Sweeney has taken the romcom formula where a couple's third act obstacle is discovering that their relationship is based on a lie and squared it by involving a gay relationship and set of twins. After a prologue set at Rocky's graveside, where Roman is embraced by a stranger, followed by that therapy session where we learn Rocky was gay, Sweeney follows the film's title credits with a flashback which informs us that Dennis's burgeoning friendship with Roman is also based on a lie, as Rocky had been his lover. And there are more twists to come.

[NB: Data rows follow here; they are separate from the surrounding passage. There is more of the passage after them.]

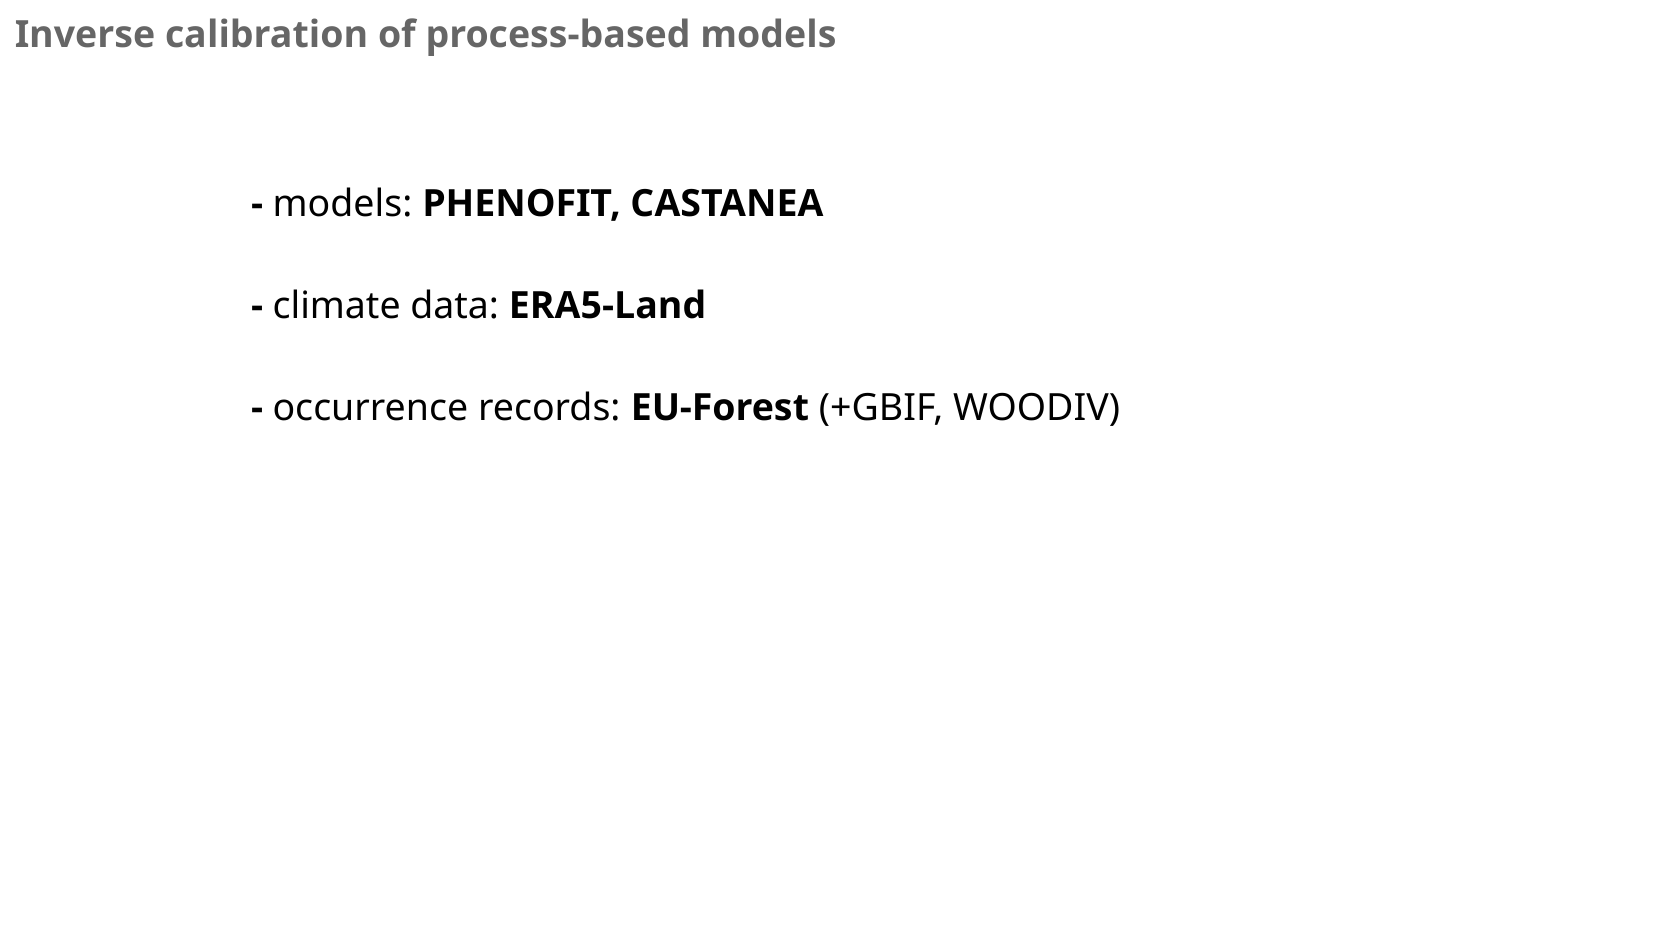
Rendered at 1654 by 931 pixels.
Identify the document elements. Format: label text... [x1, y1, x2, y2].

text_box Inverse calibration of process-based models [0, 0, 1654, 118]
text_box - models: PHENOFIT, CASTANEA - climate data: ERA5-Land - occurrence records: EU-Forest (+GBIF, WOODIV) [236, 118, 1418, 827]
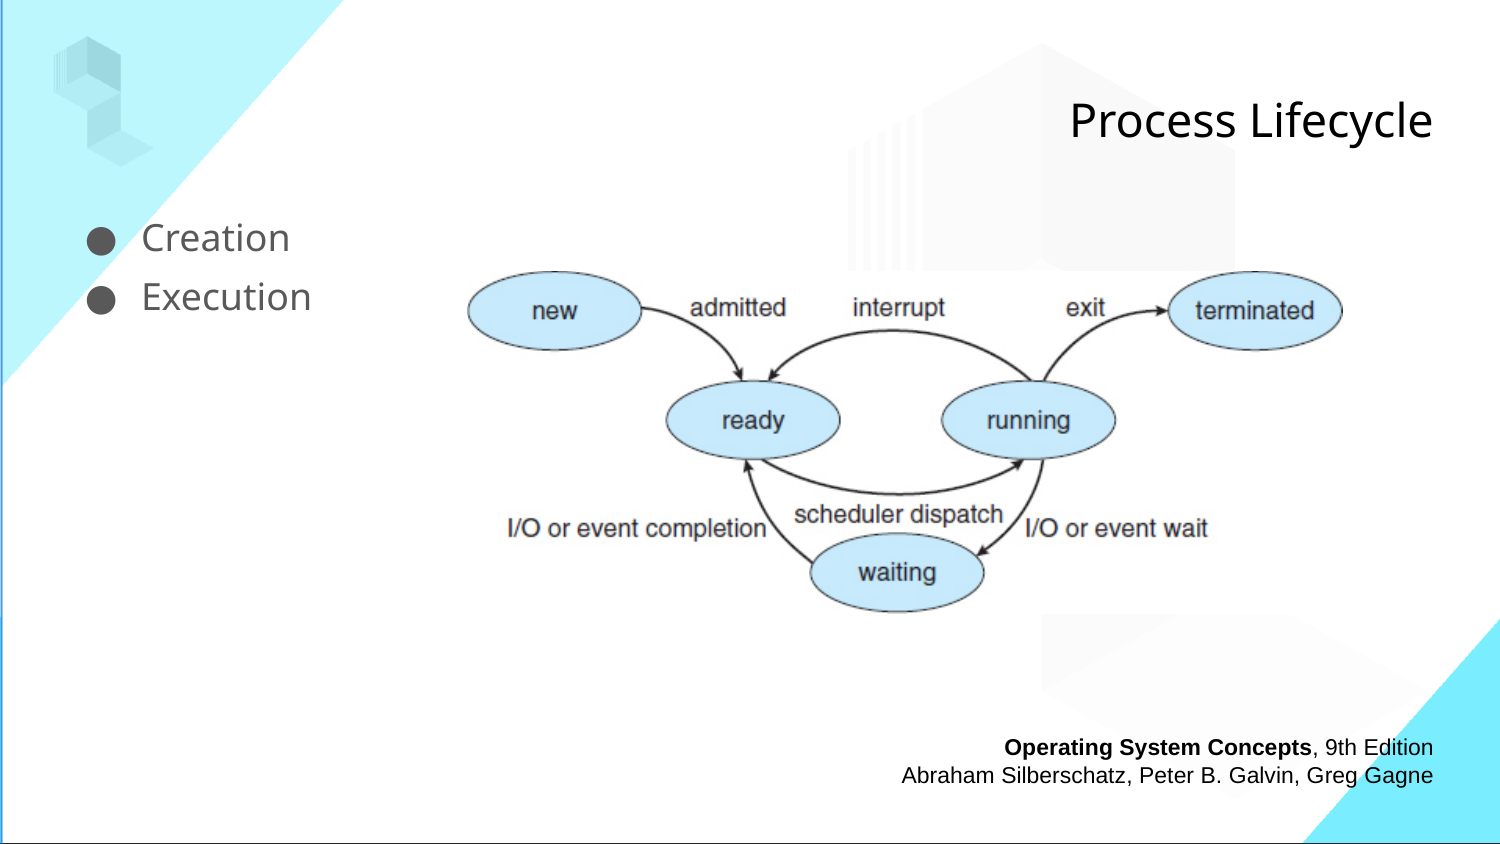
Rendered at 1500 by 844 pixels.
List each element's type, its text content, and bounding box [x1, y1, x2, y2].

Roman has a volatile relationship with his mother, Lisa (Lauren Graham), and, missing the companionship of his twin, calls Dennis and asks if he'd like to accompany him grocery shopping. Dennis jumps at the chance yearning to be with the man who looks exactly like the one he loved, but this relationship will be quite different. When Roman asks him how to tell if a lemon is ripe, Dennis replies 'when it's yellow, otherwise they're green,' leading Dennis to laugh when Roman then thinks limes are unripe lemons. Roman is dejected by being laughed at, admitting that he's not 'the brightest tool in the shed,' asking Dennis to instead simply tell him when he's wrong. Dennis is empathetic, carefully taking the opportunity to tell Roman he meant 'sharpest.'

The friendship deepens, Roman confiding to Dennis that Rocky was his mother's favorite. In turn, Dennis tells Roman he feels responsible for Dean, his own twin's death, a bit of fiction we will learn is based on truth. 'You see me,' Roman tells Dennis and when Dennis accompanies him to a hockey game, when a group of guys fling a homosexual slur at them afterwards outside the arena, Roman demands an apology, then takes them all on physically.

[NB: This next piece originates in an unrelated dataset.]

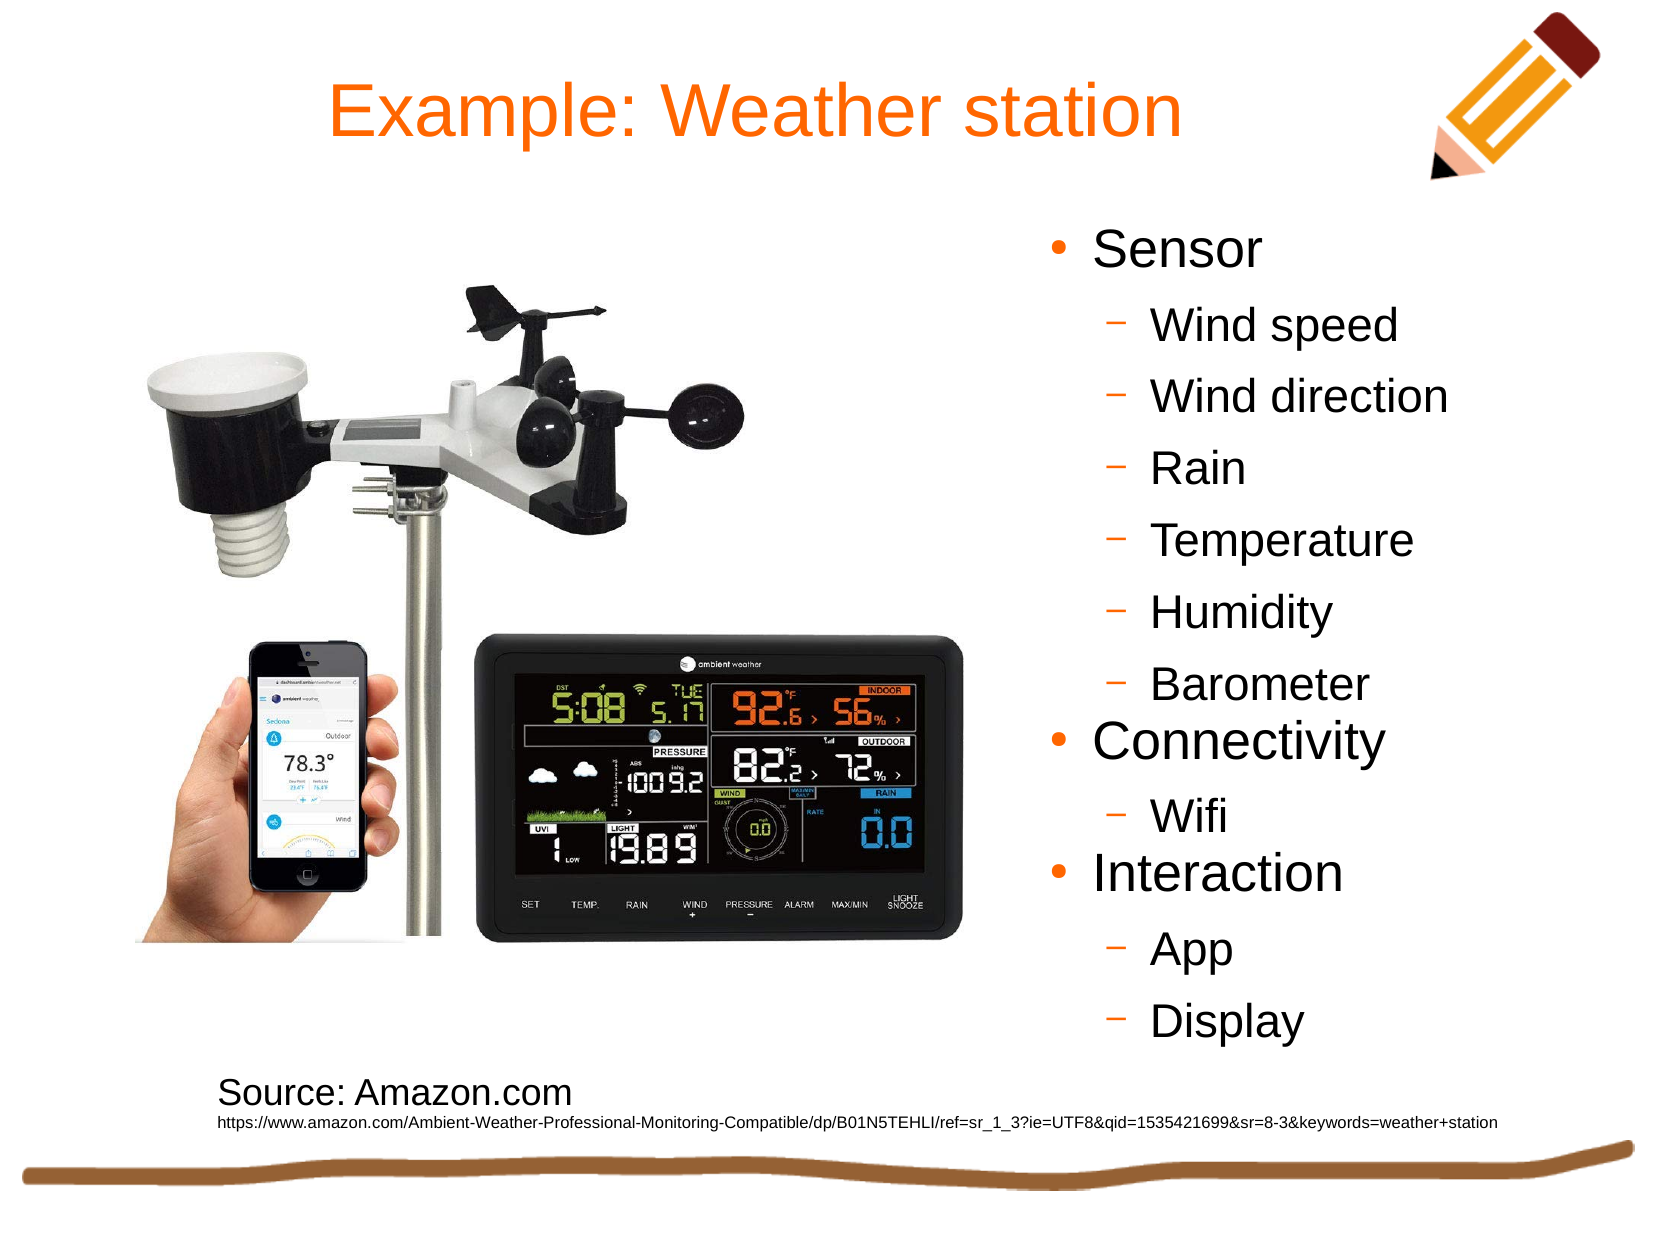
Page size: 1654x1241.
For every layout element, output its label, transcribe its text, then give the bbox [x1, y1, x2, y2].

The relationship becomes complicated when other aspects of Dennis's life begin to seep in, including George (Chris Perfetti of TV's 'Abbott Elementary' as George), the man Dennis had found Rocky with. We will see Dennis's prior rejection repeat itself, not only as Roman begins to spend more time with Marcie, but when the men Roman tries to fix Dennis up with, like Sammy (François Arnaud, "I Killed My Mother") fail to connect. When Marcie manages to connect the dots, Dennis is forced to confess, with predictable results given what Roman said earlier when George described what went down when Rocky was killed, but just when the film appears to be sliding into overt maudlin sentimentality, Sweeney and O'Brien manage to right the ship through the genuine humanity of their performances.

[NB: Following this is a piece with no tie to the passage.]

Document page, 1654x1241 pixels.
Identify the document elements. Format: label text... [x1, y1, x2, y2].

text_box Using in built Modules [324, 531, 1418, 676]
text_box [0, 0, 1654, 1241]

Sweeney employs a split screen during a pivotal party as Dennis flunks out with Roman's work friend Sammy while watching Roman spark with Marcie. Cinematographer Greg Cotten favors slow zooms on central framing. One amusing scene illustrates Marcie's explanation of the Baader-Meinhof phenomenon as Dennis walks past a continual stream of twins on a Portland street.

Dylan O'Brien creates two distinct characters in the flamboyantly confident gay twin, Rocky, differentiated physically with the addition of a moustache, and the sweet but somewhat dim Roman, who takes out his feelings of abandonment with the flashpoints that pass for conversation with his mother. Sweeney has a more difficult character to navigate with his overly needy, jealous and deceptive Dennis, but the quiet intelligence he exudes helps make Dennis more palatable. Still, the filmmaker has created an almost insurmountable obstacle for this relationship, and one's individual capacity for forgiveness will be integral to how one views "Twinless."



Robin's Review: C+


Roadside Attractions releases "Twinless" in theaters on 9/5/25.